Il primo congresso forense proiettò raggi di luce. Non poteva essere diversamente per una categoria professionale che voleva riprendere a vivere e a lavorare. Quale il punto di riferimento? Il diritto, che, commenta Alpa, «non muore anche nei tempi più bui». «Ma la legalità non è tutto – aggiunge -, perché sono piuttosto le leggi eterne, le leggi dello spirito che cementano il sentimento di fratellanza e di solidarietà tra i custodi e gli interpreti del diritto».
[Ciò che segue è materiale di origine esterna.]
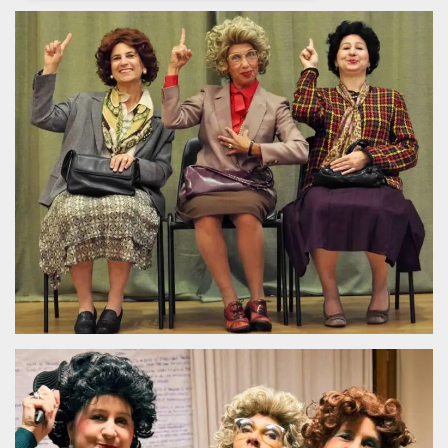
Necessari
Marketing
I cookie strettamente necessari o tecnici sono
indispensabili al funzionamento del sito. I
servizi qui presenti non potranno funzionare
senza.
Provider /
Nome
Scadenza
Descrizione
Dominio
cf_clearance
1 anno
Clearance
Cloudflare,
Cookie from
Inc.
CloudFlare
.oooh.events
stores the proof
of challenge
passed. It is
used to no
longer issue a
captcha or
jschallenge
challenge if
present. It is
required to
reach origin
server.
wordpress_test_cookie
Sessione
Cookie di
Automattic
Wordpress,
Inc.
verifica che il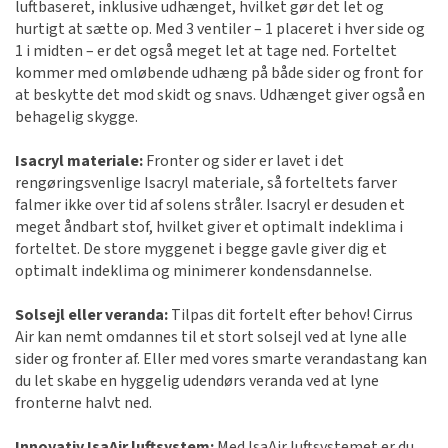
luftbaseret, inklusive udhænget, hvilket gør det let og
hurtigt at sætte op. Med 3 ventiler – 1 placeret i hver side og
1 i midten – er det også meget let at tage ned. Forteltet
kommer med omløbende udhæng på både sider og front for
at beskytte det mod skidt og snavs. Udhænget giver også en
behagelig skygge.
Isacryl materiale:
Fronter og sider er lavet i det
rengøringsvenlige Isacryl materiale, så forteltets farver
falmer ikke over tid af solens stråler. Isacryl er desuden et
meget åndbart stof, hvilket giver et optimalt indeklima i
forteltet. De store myggenet i begge gavle giver dig et
optimalt indeklima og minimerer kondensdannelse.
Solsejl eller veranda:
Tilpas dit fortelt efter behov! Cirrus
Air kan nemt omdannes til et stort solsejl ved at lyne alle
sider og fronter af. Eller med vores smarte verandastang kan
du let skabe en hyggelig udendørs veranda ved at lyne
fronterne halvt ned.
Innovativ IsaAir luftsystem:
Med IsaAir luftsystemet er du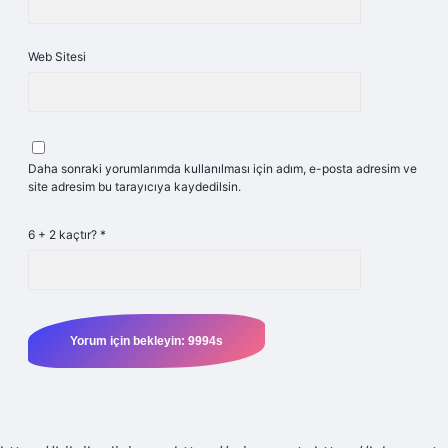
Web Sitesi
Daha sonraki yorumlarımda kullanılması için adım, e-posta adresim ve
site adresim bu tarayıcıya kaydedilsin.
6 + 2 kaçtır?
*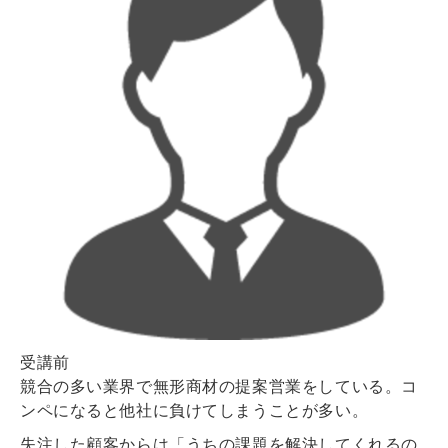
受講
前
競合の多い業界で無形商材の提案営業をしている。コ
ンペになると他社に負けてしまうことが多い。
失注した顧客からは「うちの課題を解決してくれるの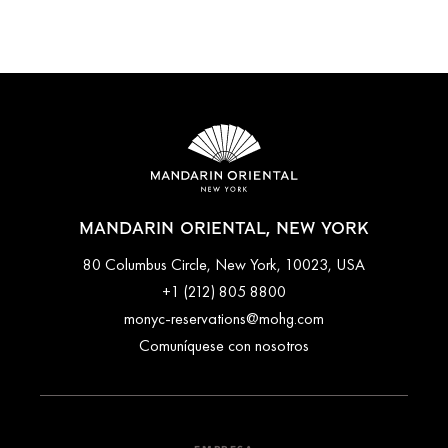
MANDARIN ORIENTAL, NEW YORK
80 Columbus Circle, New York, 10023, USA
+1 (212) 805 8800
monyc-reservations@mohg.com
Comuníquese con nosotros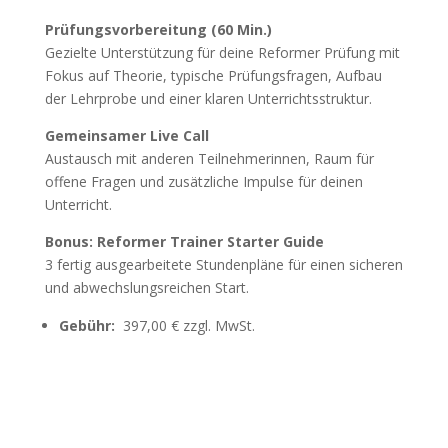
Prüfungsvorbereitung (60 Min.)
Gezielte Unterstützung für deine Reformer Prüfung mit
Fokus auf Theorie, typische Prüfungsfragen, Aufbau
der Lehrprobe und einer klaren Unterrichtsstruktur.
Gemeinsamer Live Call
Austausch mit anderen Teilnehmerinnen, Raum für
offene Fragen und zusätzliche Impulse für deinen
Unterricht.
Bonus: Reformer Trainer Starter Guide
3 fertig ausgearbeitete Stundenpläne für einen sicheren
und abwechslungsreichen Start.
Gebühr:
397,00 € zzgl. MwSt.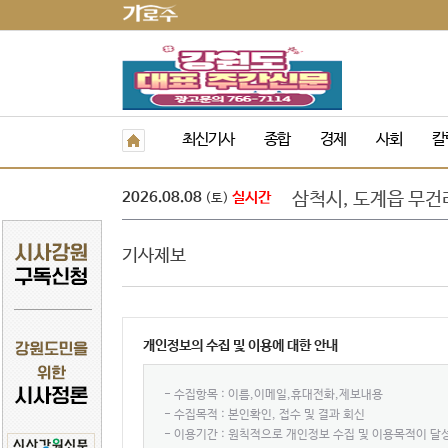
정선군, 아우라지 뗏
최신기사
종합
경제
사회
칼
속초 해수욕장, 강원 
원주농협 임직원, 횡
2026.08.08
실시간
삼척시, 도계읍 무건
(토)
강은선, 장분남, 최원
도교육청 9. 1.자 
기사제보
‘제10회 홍천강 별빛
민선 9기 횡성군수직
폭염 속 야외 주차 차
횡성군 병지방 오토
개인정보의 수집 및 이용에 대한 안내
정선군, 아우라지 뗏
속초 해수욕장, 강원 
- 수집항목 : 이름,이메일,휴대전화,제보내용
- 수집목적 : 본인확인, 접수 및 결과 회신
- 이용기간 : 원칙적으로 개인정보 수집 및 이용목적이 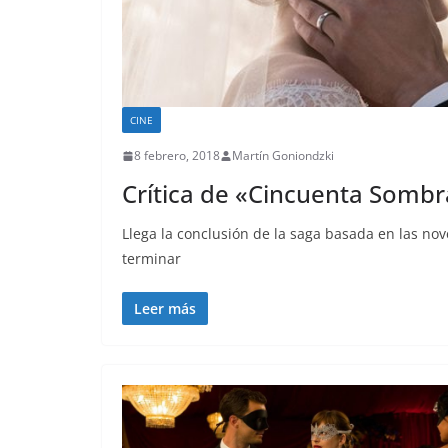
CINE
8 febrero, 2018
Martín Goniondzki
Crítica de «Cincuenta Sombr
Llega la conclusión de la saga basada en las nov
terminar
Leer más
Nel suo intervento, davanti ai colleghi giunti a Firenze da tutta Italia, Piero Calamandrei volle ricordare anche chi con il proprio sacrificio, negli anni bui della dittatura, si sacrificò per la libertà, consentendo pure a tanti ricercati politici ed ebreùi di lasciare l’Italia. Il riferimento ad Enrico Bocci commosse il pubblico. L’avvocato di origini marchigiane, ma fiorentino d’adozione, scomparve nel nulla nel 1944. Di lui si persero le tracce, dopo essere stato catturato dai nazisti. Le ultime parole del discorso di Calamandrei vennero dedicate proprio all’avvocato Bocci: «Con questa ostinata tranquillità, con questa fede testarda nella giustizia, il congresso degli avvocati si rimette oggi al lavoro». Parole che sono pietre miliari nel ventunesimo secolo, in apertura del trentacinquesimo congresso forense. Un appuntamento storico per l’avvocatura e per l’Italia.